[[ DATA TO PROCESS, beginning ]]
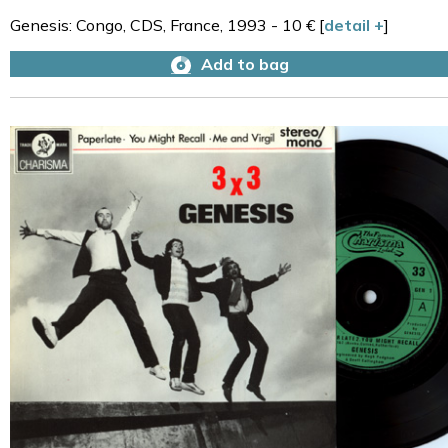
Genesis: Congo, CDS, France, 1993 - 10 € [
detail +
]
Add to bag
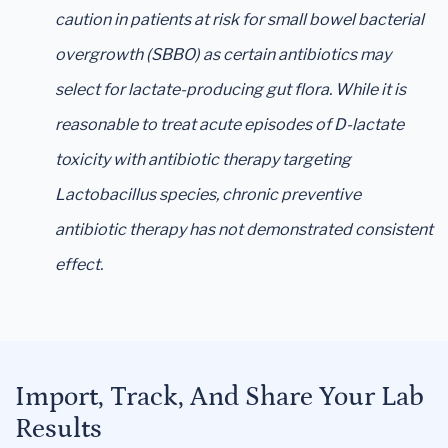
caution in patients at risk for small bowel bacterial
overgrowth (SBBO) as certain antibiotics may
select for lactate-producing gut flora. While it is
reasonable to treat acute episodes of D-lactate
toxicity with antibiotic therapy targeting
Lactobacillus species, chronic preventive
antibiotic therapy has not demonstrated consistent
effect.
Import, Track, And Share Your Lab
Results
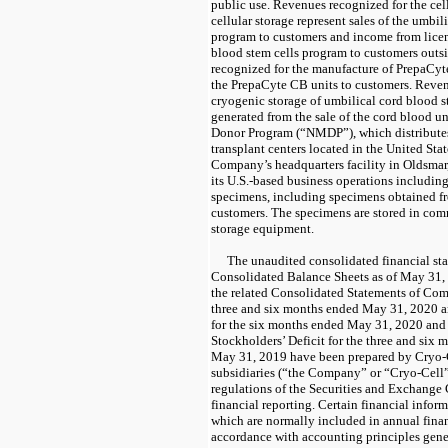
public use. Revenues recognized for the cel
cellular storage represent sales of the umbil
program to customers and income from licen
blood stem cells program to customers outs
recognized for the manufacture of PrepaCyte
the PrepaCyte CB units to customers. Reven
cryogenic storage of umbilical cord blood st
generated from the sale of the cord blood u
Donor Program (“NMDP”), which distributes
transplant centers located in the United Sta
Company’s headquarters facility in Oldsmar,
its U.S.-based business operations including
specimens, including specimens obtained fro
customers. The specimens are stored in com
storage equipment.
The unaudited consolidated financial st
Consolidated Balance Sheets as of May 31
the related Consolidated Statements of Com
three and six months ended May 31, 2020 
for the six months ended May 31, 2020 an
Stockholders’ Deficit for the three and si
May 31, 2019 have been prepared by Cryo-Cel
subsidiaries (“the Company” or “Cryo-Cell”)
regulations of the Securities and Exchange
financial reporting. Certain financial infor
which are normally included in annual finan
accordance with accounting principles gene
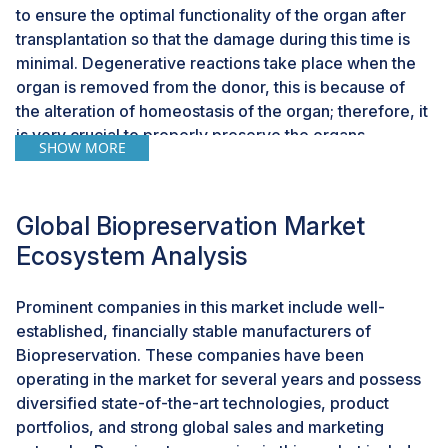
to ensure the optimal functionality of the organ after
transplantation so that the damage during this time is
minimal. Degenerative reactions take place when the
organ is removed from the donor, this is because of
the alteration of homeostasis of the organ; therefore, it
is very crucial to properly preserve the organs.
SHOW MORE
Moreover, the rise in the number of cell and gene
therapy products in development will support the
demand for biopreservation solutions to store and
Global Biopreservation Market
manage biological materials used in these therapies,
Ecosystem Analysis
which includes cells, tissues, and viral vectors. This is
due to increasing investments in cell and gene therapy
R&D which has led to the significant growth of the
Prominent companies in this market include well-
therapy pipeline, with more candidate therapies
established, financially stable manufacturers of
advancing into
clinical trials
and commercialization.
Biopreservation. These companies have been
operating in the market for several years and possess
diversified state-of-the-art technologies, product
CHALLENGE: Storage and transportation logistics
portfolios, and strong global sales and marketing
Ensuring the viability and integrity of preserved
[[ DATA TO PROCESS, end ]]
EXERCISE:
Transcribe exactly the lines above, beginning at the one with "customers. The specimens are stored in com" and going up to and including the one with "Biopreservation. These companies have been". Pictures do not belong in the copy.

SOLUTION TO THE PROBLEM:
customers. The specimens are stored in com
storage equipment.
The unaudited consolidated financial st
Consolidated Balance Sheets as of May 31
the related Consolidated Statements of Com
three and six months ended May 31, 2020 
for the six months ended May 31, 2020 an
Stockholders’ Deficit for the three and si
May 31, 2019 have been prepared by Cryo-Cel
subsidiaries (“the Company” or “Cryo-Cell”)
regulations of the Securities and Exchange
financial reporting. Certain financial infor
which are normally included in annual finan
accordance with accounting principles gene
to ensure the optimal functionality of the organ after
transplantation so that the damage during this time is
minimal. Degenerative reactions take place when the
organ is removed from the donor, this is because of
the alteration of homeostasis of the organ; therefore, it
is very crucial to properly preserve the organs.
SHOW MORE
Moreover, the rise in the number of cell and gene
therapy products in development will support the
demand for biopreservation solutions to store and
Global Biopreservation Market
manage biological materials used in these therapies,
Ecosystem Analysis
which includes cells, tissues, and viral vectors. This is
due to increasing investments in cell and gene therapy
R&D which has led to the significant growth of the
Prominent companies in this market include well-
therapy pipeline, with more candidate therapies
established, financially stable manufacturers of
advancing into
clinical trials
and commercialization.
Biopreservation. These companies have been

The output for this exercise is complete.